周囲も天井も竹の柱で囲まれた鳥籠のような部屋で、広さは奥行6.6m、間口4.6m、横に寝ることも身動きさえ自由にはできなかったと伝えられます。
2名牢死、スピラノ神父ら25名は元和8年9月長崎へ護送され、翌10日西坂において、フランコ神父ら8名は12日放虎原(ほうこばる)で殉教しました。 -
胴塚跡MAP
桜馬場の国道添いの西側に胴塚跡があり、131人の胴体は2カ所に穴を掘り埋めたと伝えられています。
150m南に青銅の祈りの像が建っています。 -
首塚跡MAP
胴塚より北方約500m離れた榎の根元に殉教者131人の首を埋めたと伝えられています。
首と胴を別々に埋めたのは、キリシタンの妖術で連ながるのを恐れたためといわれます。
今は何代目かの榎のそばに立派な殉教顕彰碑が建てられています。 -
獄門所跡MAP
郡崩れの際、処刑された131人の首を塩づけにして、ここで20日間晒(さらし)首にし、世人へのみせしめとしました。
今は白亜の無原罪の聖母像が建てられ、遠い昔の殉教者たちの霊をやさしく慰めています。 -
今富のキリシタン墓碑(県指定史跡)MAP
大村家の家臣の墓と伝えられるキリシタン墓碑、後にキリシタンを偽装するために底面を正面に直立させ、仏式のように見せています。
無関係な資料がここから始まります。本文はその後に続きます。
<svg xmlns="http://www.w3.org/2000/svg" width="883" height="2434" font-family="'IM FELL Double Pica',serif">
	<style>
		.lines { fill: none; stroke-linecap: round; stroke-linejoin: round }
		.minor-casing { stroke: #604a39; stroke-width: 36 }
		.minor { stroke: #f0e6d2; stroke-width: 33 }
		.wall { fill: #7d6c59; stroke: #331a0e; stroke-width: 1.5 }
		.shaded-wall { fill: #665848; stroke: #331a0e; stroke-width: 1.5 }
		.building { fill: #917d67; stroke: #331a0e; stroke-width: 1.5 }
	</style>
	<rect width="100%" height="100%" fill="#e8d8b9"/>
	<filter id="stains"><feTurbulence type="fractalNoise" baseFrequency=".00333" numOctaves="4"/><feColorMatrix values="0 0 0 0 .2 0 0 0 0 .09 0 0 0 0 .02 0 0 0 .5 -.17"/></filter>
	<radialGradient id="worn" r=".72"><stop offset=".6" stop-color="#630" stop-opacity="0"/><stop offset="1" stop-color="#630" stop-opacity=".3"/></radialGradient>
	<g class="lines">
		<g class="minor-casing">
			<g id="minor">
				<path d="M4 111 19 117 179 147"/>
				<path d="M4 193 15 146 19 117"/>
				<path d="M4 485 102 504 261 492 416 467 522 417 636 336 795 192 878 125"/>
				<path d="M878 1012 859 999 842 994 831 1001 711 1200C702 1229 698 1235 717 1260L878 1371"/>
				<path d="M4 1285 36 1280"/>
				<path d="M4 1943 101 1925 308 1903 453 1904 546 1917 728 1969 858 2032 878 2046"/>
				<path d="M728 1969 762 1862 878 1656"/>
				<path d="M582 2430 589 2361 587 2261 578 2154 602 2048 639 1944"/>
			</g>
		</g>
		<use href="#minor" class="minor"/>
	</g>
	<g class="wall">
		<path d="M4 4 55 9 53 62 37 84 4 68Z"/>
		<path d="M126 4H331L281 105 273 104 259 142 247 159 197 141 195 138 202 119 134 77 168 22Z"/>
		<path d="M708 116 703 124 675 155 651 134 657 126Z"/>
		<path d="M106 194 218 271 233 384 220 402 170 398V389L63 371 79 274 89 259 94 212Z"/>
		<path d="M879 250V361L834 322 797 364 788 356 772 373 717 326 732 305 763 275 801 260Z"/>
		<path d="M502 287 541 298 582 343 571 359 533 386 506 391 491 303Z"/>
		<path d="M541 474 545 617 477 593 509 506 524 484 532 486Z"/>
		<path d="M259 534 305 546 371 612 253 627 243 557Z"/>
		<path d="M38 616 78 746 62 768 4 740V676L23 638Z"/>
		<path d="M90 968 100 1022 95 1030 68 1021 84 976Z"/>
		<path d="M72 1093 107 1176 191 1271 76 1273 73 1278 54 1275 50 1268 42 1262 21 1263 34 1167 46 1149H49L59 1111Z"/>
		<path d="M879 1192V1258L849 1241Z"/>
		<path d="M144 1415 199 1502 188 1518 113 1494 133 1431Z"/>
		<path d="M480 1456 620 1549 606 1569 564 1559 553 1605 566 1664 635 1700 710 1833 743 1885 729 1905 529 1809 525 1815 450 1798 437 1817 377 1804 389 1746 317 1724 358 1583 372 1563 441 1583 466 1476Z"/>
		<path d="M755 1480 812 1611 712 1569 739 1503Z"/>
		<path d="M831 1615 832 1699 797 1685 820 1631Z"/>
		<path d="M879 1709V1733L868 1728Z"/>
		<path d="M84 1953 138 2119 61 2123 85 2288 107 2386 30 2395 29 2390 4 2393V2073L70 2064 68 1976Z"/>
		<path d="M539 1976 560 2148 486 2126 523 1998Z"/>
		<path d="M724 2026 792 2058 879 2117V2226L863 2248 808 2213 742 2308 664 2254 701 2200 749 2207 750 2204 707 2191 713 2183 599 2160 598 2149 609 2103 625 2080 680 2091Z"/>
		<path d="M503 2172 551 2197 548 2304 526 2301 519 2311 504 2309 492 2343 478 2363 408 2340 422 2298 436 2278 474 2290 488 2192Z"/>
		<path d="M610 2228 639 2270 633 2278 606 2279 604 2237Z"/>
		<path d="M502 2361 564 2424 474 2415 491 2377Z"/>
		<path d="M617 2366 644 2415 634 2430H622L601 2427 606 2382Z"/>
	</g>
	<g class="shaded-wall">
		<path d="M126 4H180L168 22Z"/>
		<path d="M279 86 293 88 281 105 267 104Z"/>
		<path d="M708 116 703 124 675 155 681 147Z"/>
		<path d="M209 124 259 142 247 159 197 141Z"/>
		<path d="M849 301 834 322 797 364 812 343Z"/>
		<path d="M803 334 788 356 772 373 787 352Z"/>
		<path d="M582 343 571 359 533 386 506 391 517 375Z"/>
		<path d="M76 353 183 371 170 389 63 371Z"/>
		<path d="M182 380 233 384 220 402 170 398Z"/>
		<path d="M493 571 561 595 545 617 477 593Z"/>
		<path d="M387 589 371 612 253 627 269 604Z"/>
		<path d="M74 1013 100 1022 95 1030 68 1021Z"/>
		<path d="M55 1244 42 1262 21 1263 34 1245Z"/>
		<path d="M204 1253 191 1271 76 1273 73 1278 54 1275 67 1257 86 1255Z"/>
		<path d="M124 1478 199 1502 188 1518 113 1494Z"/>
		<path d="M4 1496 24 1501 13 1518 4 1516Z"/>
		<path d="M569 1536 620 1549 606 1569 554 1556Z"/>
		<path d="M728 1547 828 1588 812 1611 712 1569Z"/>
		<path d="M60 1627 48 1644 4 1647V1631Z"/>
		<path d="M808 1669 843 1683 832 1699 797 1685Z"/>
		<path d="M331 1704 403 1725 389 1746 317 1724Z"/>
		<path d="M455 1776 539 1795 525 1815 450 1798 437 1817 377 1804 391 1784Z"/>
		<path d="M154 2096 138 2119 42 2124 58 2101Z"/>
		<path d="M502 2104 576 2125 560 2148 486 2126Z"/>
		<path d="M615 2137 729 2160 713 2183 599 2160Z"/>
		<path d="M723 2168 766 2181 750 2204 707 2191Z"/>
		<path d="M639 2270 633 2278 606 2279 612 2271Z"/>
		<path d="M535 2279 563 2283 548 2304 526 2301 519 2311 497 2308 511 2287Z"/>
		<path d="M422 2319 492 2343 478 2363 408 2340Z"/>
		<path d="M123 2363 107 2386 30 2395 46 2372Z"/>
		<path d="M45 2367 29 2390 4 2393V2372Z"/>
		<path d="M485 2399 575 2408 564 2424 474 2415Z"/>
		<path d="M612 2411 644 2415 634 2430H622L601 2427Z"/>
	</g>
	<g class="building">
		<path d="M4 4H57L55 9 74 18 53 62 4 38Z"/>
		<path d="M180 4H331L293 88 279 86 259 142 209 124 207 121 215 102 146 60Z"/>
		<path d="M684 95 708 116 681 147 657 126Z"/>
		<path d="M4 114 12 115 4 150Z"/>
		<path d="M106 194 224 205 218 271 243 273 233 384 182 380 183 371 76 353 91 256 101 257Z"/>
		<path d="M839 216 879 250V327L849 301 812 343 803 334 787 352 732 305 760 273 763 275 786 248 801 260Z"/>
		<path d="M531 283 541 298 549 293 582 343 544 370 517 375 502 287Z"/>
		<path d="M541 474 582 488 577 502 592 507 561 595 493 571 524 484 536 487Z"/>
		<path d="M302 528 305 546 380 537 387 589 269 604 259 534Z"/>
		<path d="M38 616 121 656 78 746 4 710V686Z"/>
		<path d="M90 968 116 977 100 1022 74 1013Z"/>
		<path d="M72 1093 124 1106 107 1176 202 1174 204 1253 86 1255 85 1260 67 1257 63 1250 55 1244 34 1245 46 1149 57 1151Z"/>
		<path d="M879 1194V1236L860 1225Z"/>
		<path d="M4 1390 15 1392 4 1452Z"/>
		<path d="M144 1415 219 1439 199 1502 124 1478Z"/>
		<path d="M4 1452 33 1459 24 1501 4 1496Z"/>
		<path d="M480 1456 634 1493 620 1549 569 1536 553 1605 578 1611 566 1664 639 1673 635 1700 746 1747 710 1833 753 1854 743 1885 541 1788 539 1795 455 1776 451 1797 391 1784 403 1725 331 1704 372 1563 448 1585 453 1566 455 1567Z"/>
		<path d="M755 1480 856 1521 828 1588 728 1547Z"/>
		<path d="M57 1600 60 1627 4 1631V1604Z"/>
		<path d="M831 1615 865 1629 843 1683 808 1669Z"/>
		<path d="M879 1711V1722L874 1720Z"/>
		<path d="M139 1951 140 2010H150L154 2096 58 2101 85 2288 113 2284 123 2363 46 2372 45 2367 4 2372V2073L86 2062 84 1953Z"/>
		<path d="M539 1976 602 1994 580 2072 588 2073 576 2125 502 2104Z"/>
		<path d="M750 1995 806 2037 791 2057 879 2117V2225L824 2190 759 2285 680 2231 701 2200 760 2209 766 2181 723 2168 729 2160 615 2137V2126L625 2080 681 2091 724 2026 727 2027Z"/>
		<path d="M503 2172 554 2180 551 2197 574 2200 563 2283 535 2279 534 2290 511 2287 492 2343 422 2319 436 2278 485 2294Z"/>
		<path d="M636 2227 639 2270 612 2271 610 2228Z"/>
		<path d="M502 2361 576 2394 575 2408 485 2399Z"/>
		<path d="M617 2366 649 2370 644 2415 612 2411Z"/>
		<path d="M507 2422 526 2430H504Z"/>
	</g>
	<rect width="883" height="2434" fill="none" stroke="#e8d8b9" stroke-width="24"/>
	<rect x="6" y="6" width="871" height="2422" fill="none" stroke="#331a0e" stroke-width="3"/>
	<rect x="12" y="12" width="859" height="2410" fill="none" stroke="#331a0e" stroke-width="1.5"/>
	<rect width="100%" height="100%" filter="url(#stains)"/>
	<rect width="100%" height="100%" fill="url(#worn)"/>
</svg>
キリシタン墓碑としてはわが国でも最も古いようで、またかまぼこ型の起立墓碑は全国でも珍しいといわれています。
-
妻子別れの石MAP
受刑者たちは、ここで妻子と水盃を交して最後の別れを告げ、殉教地(斬罪所)へひかれていきました。
現在別れの石数個が残っており、俗に「涙石」とも呼ばれ今でも苔が生えないと伝えられています。